▶ **YOUR INSTRUCTIONS**: What you return should match every record exactly, with the images removed.

▶ **INFORMATION GIVEN**:
╔══

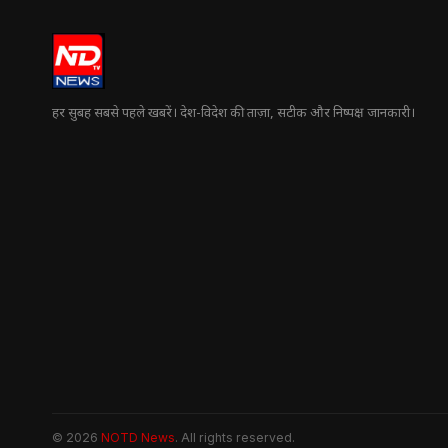
हर सुबह सबसे पहले खबरें। देश-विदेश की ताज़ा, सटीक और निष्पक्ष जानकारी।
© 2026
NOTD News
. All rights reserved.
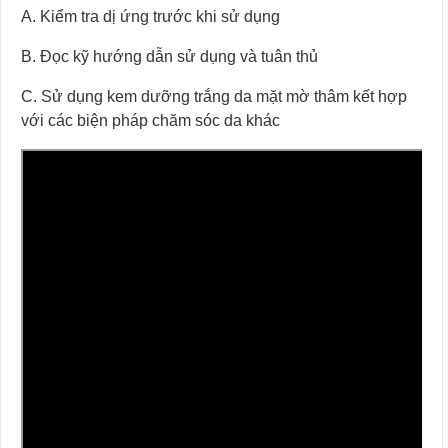
A. Kiểm tra dị ứng trước khi sử dụng
B. Đọc kỹ hướng dẫn sử dụng và tuân thủ
C. Sử dụng kem dưỡng trắng da mặt mờ thâm kết hợp
với các biện pháp chăm sóc da khác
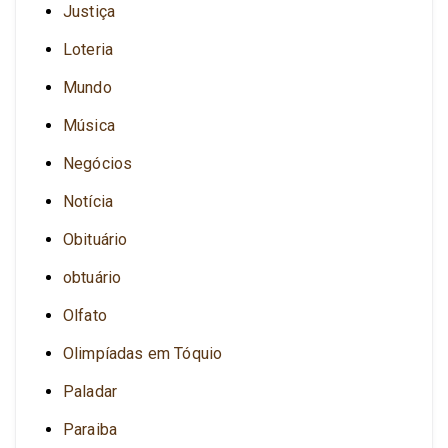
Justiça
Loteria
Mundo
Música
Negócios
Notícia
Obituário
obtuário
Olfato
Olimpíadas em Tóquio
Paladar
Paraiba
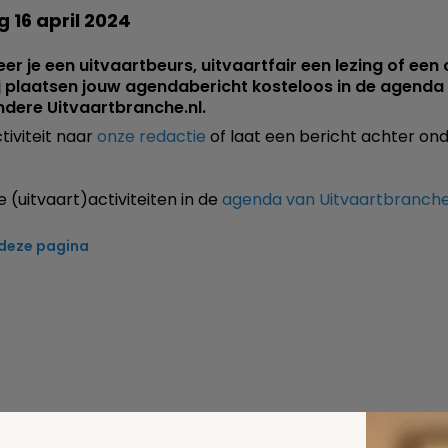
 16 april 2024
er je een uitvaartbeurs, uitvaartfair een lezing of een
j plaatsen jouw agendabericht kosteloos in de agenda
dere Uitvaartbranche.nl.
ctiviteit naar
onze redactie
of laat een bericht achter ond
le (uitvaart)activiteiten in de
agenda van Uitvaartbranche
 deze pagina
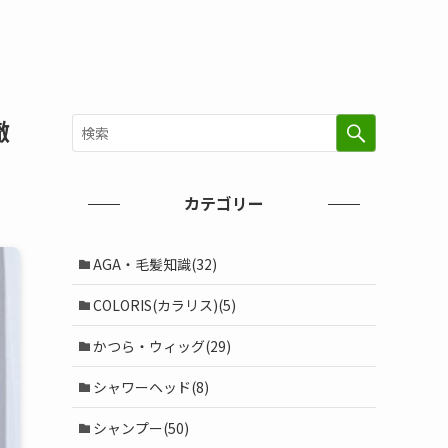
徹
カテゴリー
AGA・毛髪知識(32)
COLORIS(カラリス)(5)
かつら・ウィッグ(29)
シャワーヘッド(8)
シャンプー(50)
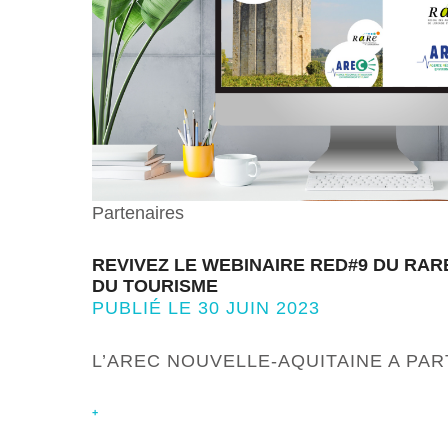
Partenaires
REVIVEZ LE WEBINAIRE RED#9 DU RAR
DU TOURISME
PUBLIÉ LE 30 JUIN 2023
L’AREC NOUVELLE-AQUITAINE A PAR
+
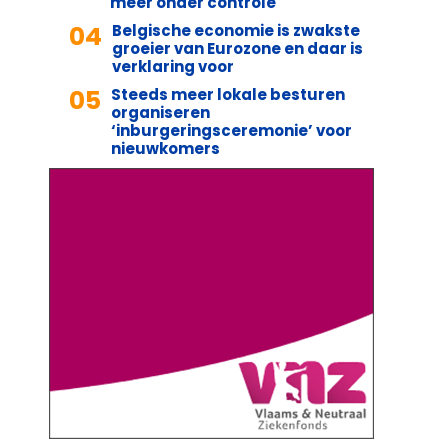
meer onder controle
04
Belgische economie is zwakste
groeier van Eurozone en daar is
verklaring voor
05
Steeds meer lokale besturen
organiseren
‘inburgeringsceremonie’ voor
nieuwkomers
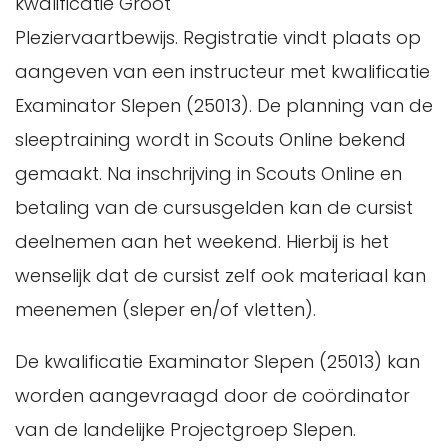
kwalificatie Groot
Pleziervaartbewijs. Registratie vindt plaats op
aangeven van een instructeur met kwalificatie
Examinator Slepen (25013). De planning van de
sleeptraining wordt in Scouts Online bekend
gemaakt. Na inschrijving in Scouts Online en
betaling van de cursusgelden kan de cursist
deelnemen aan het weekend. Hierbij is het
wenselijk dat de cursist zelf ook materiaal kan
meenemen (sleper en/of vletten).
De kwalificatie Examinator Slepen (25013) kan
worden aangevraagd door de coördinator
van de landelijke Projectgroep Slepen.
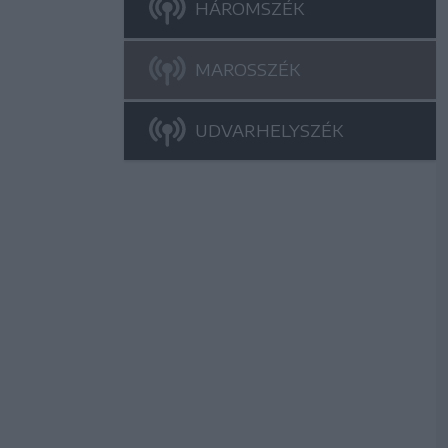
HÁROMSZÉK
MAROSSZÉK
UDVARHELYSZÉK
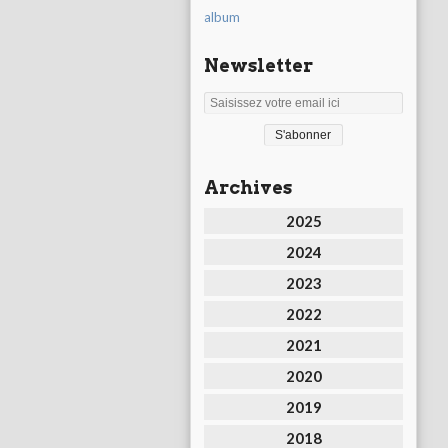
album
Newsletter
Archives
2025
2024
2023
2022
2021
2020
2019
2018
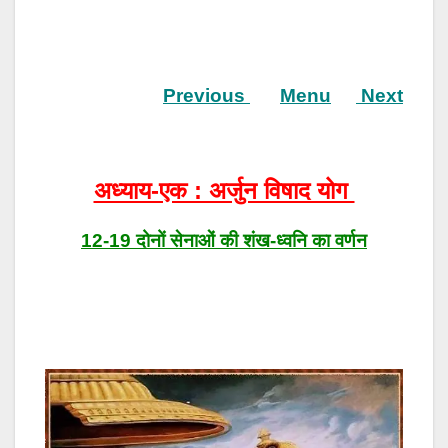
Previous
Menu
Next
अध्याय-एक : अर्जुन विषाद योग
12-19 दोनों सेनाओं की शंख-ध्वनि का वर्णन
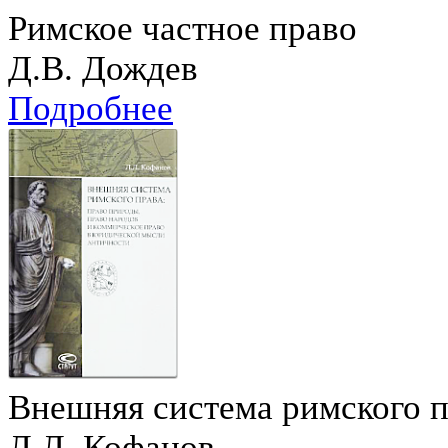
Римское частное право
Д.В. Дождев
Подробнее
Внешняя система римского 
Л.Л. Кофанов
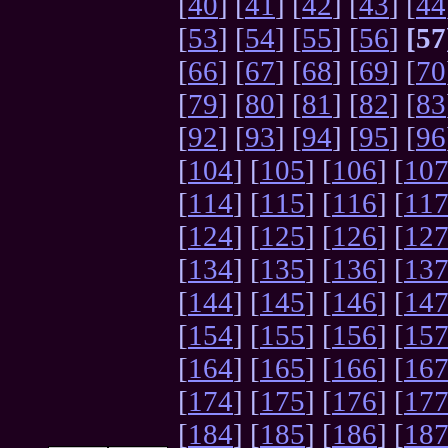
[
40
] [
41
] [
42
] [
43
] [
44
[
53
] [
54
] [
55
] [
56
]
[57
[
66
] [
67
] [
68
] [
69
] [
70
[
79
] [
80
] [
81
] [
82
] [
83
[
92
] [
93
] [
94
] [
95
] [
96
[
104
] [
105
] [
106
] [
10
[
114
] [
115
] [
116
] [
11
[
124
] [
125
] [
126
] [
12
[
134
] [
135
] [
136
] [
13
[
144
] [
145
] [
146
] [
14
[
154
] [
155
] [
156
] [
15
[
164
] [
165
] [
166
] [
16
[
174
] [
175
] [
176
] [
17
[
184
] [
185
] [
186
] [
18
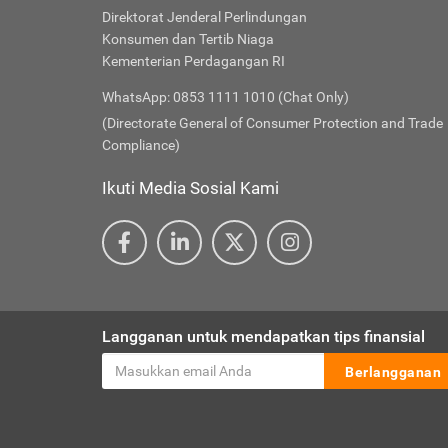
Direktorat Jenderal Perlindungan
Konsumen dan Tertib Niaga
Kementerian Perdagangan RI
WhatsApp: 0853 1111 1010 (Chat Only)
(Directorate General of Consumer Protection and Trade
Compliance)
Ikuti Media Sosial Kami
Langganan untuk mendapatkan tips finansial
Berlangganan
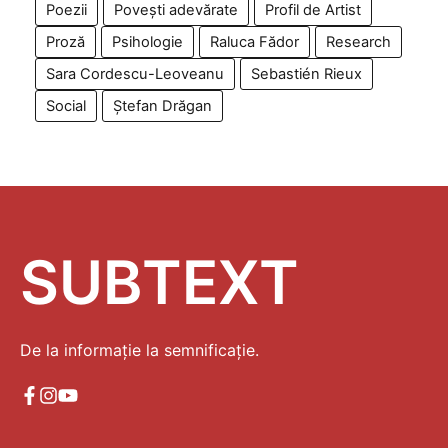
Poezii
Povești adevărate
Profil de Artist
Proză
Psihologie
Raluca Fădor
Research
Sara Cordescu-Leoveanu
Sebastién Rieux
Social
Ștefan Drăgan
SUBTEXT
De la informație la semnificație.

╚══

▶ **ANSWER TO THIS PROBLEM**:
हर सुबह सबसे पहले खबरें। देश-विदेश की ताज़ा, सटीक और निष्पक्ष जानकारी।
© 2026
NOTD News
. All rights reserved.
A. Kiểm tra dị ứng trước khi sử dụng
B. Đọc kỹ hướng dẫn sử dụng và tuân thủ
C. Sử dụng kem dưỡng trắng da mặt mờ thâm kết hợp
với các biện pháp chăm sóc da khác
Justiça
Loteria
Mundo
Música
Negócios
Notícia
Obituário
obtuário
Olfato
Olimpíadas em Tóquio
Paladar
Paraiba
 16 april 2024
er je een uitvaartbeurs, uitvaartfair een lezing of een
j plaatsen jouw agendabericht kosteloos in de agenda
dere Uitvaartbranche.nl.
ctiviteit naar
onze redactie
of laat een bericht achter ond
le (uitvaart)activiteiten in de
agenda van Uitvaartbranche
 deze pagina
徹
カテゴリー
AGA・毛髪知識(32)
COLORIS(カラリス)(5)
かつら・ウィッグ(29)
シャワーヘッド(8)
シャンプー(50)
Partenaires
REVIVEZ LE WEBINAIRE RED#9 DU RAR
DU TOURISME
PUBLIÉ LE 30 JUIN 2023
L’AREC NOUVELLE-AQUITAINE A PAR
+
meer onder controle
04
Belgische economie is zwakste
groeier van Eurozone en daar is
verklaring voor
05
Steeds meer lokale besturen
organiseren
‘inburgeringsceremonie’ voor
nieuwkomers
kwalificatie Groot
Pleziervaartbewijs. Registratie vindt plaats op
aangeven van een instructeur met kwalificatie
Examinator Slepen (25013). De planning van de
sleeptraining wordt in Scouts Online bekend
gemaakt. Na inschrijving in Scouts Online en
betaling van de cursusgelden kan de cursist
deelnemen aan het weekend. Hierbij is het
wenselijk dat de cursist zelf ook materiaal kan
meenemen (sleper en/of vletten).
De kwalificatie Examinator Slepen (25013) kan
worden aangevraagd door de coördinator
van de landelijke Projectgroep Slepen.
HÁROMSZÉK
MAROSSZÉK
UDVARHELYSZÉK
album
Newsletter
Archives
2025
2024
2023
2022
2021
2020
2019
2018
Previous
Menu
Next
अध्याय-एक : अर्जुन विषाद योग
12-19 दोनों सेनाओं की शंख-ध्वनि का वर्णन
Римское частное право
Д.В. Дождев
Подробнее
Внешняя система римского 
Л.Л. Кофанов
[
40
] [
41
] [
42
] [
43
] [
44
[
53
] [
54
] [
55
] [
56
]
[57
[
66
] [
67
] [
68
] [
69
] [
70
[
79
] [
80
] [
81
] [
82
] [
83
[
92
] [
93
] [
94
] [
95
] [
96
[
104
] [
105
] [
106
] [
10
[
114
] [
115
] [
116
] [
11
[
124
] [
125
] [
126
] [
12
[
134
] [
135
] [
136
] [
13
[
144
] [
145
] [
146
] [
14
[
154
] [
155
] [
156
] [
15
[
164
] [
165
] [
166
] [
16
[
174
] [
175
] [
176
] [
17
[
184
] [
185
] [
186
] [
18
Direktorat Jenderal Perlindungan
Konsumen dan Tertib Niaga
Kementerian Perdagangan RI
WhatsApp: 0853 1111 1010 (Chat Only)
(Directorate General of Consumer Protection and Trade
Compliance)
Ikuti Media Sosial Kami
Langganan untuk mendapatkan tips finansial
Berlangganan
Poezii
Povești adevărate
Profil de Artist
Proză
Psihologie
Raluca Fădor
Research
Sara Cordescu-Leoveanu
Sebastién Rieux
Social
Ștefan Drăgan
SUBTEXT
De la informație la semnificație.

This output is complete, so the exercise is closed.